EDGI has higher volatility (6.49%) compared to IDOG (4.87%). In terms of maximum drawdown, EDGI dropped -14.52% vs IDOG's -37.32%.
On 1-year performance, IDOG leads with 30.43% vs 23.34% for EDGI. On fees, IDOG is cheaper at 0.50% per year. On volatility, IDOG has been the lower-risk option at 4.87%. The better choice depends on whether you care most about return, fees, risk, or income.
Over the 1-year period, IDOG has performed better with a 30.43% return vs 23.34%. Past performance does not guarantee future results, so compare this with risk, fees, and fund exposure.
IDOG is cheaper with a 0.50% expense ratio, compared with 0.97% for EDGI.

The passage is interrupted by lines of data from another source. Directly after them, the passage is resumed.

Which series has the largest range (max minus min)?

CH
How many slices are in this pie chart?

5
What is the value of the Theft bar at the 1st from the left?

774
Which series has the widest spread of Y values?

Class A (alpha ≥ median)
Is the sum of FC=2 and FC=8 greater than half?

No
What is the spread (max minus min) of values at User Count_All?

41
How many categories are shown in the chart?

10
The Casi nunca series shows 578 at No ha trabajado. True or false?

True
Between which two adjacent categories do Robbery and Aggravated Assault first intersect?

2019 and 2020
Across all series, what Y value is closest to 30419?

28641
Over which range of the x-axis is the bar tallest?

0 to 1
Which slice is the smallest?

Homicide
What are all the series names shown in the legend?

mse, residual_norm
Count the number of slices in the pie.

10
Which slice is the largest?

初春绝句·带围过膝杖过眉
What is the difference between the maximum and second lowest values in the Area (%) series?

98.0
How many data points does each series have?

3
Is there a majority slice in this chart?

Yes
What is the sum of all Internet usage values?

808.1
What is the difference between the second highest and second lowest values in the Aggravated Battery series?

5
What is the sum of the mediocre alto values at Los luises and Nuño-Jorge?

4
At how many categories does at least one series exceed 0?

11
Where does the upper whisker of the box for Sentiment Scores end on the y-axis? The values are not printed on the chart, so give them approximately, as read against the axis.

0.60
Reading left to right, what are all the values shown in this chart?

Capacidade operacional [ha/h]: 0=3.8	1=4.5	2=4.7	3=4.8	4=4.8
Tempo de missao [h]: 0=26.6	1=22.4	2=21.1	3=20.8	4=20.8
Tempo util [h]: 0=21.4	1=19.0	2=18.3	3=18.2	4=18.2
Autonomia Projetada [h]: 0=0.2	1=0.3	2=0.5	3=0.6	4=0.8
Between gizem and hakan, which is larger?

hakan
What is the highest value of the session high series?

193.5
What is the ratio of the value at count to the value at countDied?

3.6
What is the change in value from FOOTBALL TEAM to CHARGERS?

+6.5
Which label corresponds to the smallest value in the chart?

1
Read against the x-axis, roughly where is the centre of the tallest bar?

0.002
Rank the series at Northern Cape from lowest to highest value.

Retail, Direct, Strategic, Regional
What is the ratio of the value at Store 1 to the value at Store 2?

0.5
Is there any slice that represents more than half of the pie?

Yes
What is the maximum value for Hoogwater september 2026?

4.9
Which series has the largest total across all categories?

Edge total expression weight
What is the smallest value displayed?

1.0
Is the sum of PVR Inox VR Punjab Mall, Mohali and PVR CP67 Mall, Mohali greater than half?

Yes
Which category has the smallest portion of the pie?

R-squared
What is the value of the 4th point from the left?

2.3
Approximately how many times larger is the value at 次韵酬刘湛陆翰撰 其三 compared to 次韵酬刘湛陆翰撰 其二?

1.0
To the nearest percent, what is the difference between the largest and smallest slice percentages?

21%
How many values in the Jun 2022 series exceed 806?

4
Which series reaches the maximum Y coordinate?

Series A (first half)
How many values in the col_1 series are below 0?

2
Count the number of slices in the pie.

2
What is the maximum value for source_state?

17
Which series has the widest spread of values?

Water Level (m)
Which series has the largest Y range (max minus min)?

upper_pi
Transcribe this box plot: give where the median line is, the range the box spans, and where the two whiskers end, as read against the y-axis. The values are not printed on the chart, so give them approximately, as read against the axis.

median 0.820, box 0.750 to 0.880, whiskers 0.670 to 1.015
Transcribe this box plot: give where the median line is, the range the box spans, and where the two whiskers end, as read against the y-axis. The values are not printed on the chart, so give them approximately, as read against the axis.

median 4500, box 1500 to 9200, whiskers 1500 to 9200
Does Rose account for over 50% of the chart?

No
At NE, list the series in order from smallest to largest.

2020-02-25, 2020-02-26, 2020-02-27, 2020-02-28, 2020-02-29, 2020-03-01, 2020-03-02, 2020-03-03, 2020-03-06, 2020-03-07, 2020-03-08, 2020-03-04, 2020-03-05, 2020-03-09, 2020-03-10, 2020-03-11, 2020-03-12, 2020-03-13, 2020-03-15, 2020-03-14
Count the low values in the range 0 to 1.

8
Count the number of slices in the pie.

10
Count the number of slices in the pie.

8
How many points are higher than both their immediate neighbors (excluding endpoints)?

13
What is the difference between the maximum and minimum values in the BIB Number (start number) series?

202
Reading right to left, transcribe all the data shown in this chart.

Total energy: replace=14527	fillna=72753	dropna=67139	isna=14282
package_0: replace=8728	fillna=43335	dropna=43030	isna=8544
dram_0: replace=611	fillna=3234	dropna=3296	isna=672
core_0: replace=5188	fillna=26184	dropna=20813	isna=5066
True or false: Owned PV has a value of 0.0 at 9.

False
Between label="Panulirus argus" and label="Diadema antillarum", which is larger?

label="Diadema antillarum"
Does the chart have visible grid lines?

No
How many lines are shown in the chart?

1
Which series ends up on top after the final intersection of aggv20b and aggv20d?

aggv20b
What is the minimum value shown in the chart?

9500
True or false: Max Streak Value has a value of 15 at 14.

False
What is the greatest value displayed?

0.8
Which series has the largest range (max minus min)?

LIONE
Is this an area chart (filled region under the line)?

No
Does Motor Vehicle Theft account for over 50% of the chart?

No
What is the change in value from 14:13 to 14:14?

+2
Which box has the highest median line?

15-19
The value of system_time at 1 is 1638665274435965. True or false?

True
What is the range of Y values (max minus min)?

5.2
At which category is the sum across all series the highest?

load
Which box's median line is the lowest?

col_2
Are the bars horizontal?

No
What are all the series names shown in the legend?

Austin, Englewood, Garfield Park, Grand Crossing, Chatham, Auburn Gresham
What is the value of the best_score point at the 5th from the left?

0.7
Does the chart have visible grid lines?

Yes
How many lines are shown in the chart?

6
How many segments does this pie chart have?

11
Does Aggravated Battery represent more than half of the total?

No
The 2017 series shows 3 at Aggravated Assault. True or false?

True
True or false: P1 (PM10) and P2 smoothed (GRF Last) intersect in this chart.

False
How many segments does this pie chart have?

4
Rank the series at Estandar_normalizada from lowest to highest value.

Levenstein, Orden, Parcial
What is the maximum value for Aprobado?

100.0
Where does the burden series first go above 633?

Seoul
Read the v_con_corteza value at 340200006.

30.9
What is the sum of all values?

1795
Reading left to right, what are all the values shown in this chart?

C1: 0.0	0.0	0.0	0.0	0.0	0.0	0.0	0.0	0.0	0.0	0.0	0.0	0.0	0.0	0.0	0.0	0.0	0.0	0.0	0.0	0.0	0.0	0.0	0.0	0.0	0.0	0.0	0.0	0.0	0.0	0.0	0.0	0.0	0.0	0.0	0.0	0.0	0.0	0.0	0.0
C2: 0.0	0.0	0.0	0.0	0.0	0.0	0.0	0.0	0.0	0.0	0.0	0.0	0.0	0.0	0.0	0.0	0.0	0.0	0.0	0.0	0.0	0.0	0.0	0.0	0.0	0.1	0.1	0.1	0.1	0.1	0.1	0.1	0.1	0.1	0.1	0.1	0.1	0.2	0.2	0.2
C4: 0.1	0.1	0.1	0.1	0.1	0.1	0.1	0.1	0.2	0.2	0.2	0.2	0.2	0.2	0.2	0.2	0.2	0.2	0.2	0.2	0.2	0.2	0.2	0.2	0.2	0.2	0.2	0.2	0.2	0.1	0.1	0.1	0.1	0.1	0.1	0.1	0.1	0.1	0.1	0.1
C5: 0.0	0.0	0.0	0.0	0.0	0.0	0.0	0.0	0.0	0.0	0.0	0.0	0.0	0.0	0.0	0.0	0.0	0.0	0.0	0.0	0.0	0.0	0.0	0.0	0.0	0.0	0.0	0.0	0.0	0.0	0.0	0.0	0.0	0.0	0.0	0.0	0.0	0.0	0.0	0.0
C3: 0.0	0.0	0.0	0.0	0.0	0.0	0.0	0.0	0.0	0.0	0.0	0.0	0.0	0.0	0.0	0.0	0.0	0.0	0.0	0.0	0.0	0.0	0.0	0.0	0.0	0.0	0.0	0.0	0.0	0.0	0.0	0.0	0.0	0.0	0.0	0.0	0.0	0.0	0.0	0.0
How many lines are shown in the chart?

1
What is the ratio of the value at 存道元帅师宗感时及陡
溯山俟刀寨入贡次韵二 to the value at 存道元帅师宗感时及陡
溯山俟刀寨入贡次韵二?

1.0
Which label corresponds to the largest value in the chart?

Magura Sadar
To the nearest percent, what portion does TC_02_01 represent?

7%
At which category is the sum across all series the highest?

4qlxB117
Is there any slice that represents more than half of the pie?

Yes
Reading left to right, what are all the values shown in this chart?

IDOG has the higher dividend yield at 4.47%, compared with 1.82% for EDGI.
They also come from different issuers: 3EDGE Asset Management and SS&C. Their fees differ too: 0.97% for EDGI and 0.50% for IDOG.
IDOG currently has the higher Sharpe Ratio (2.20 vs 1.46), meaning it's delivered slightly more return per unit of risk over the trailing 12 months. However, this ranking shifts over time - use the Risk/Return Score above for a more comprehensive view that combines Sharpe, Sortino, and other measures used by quantitative funds.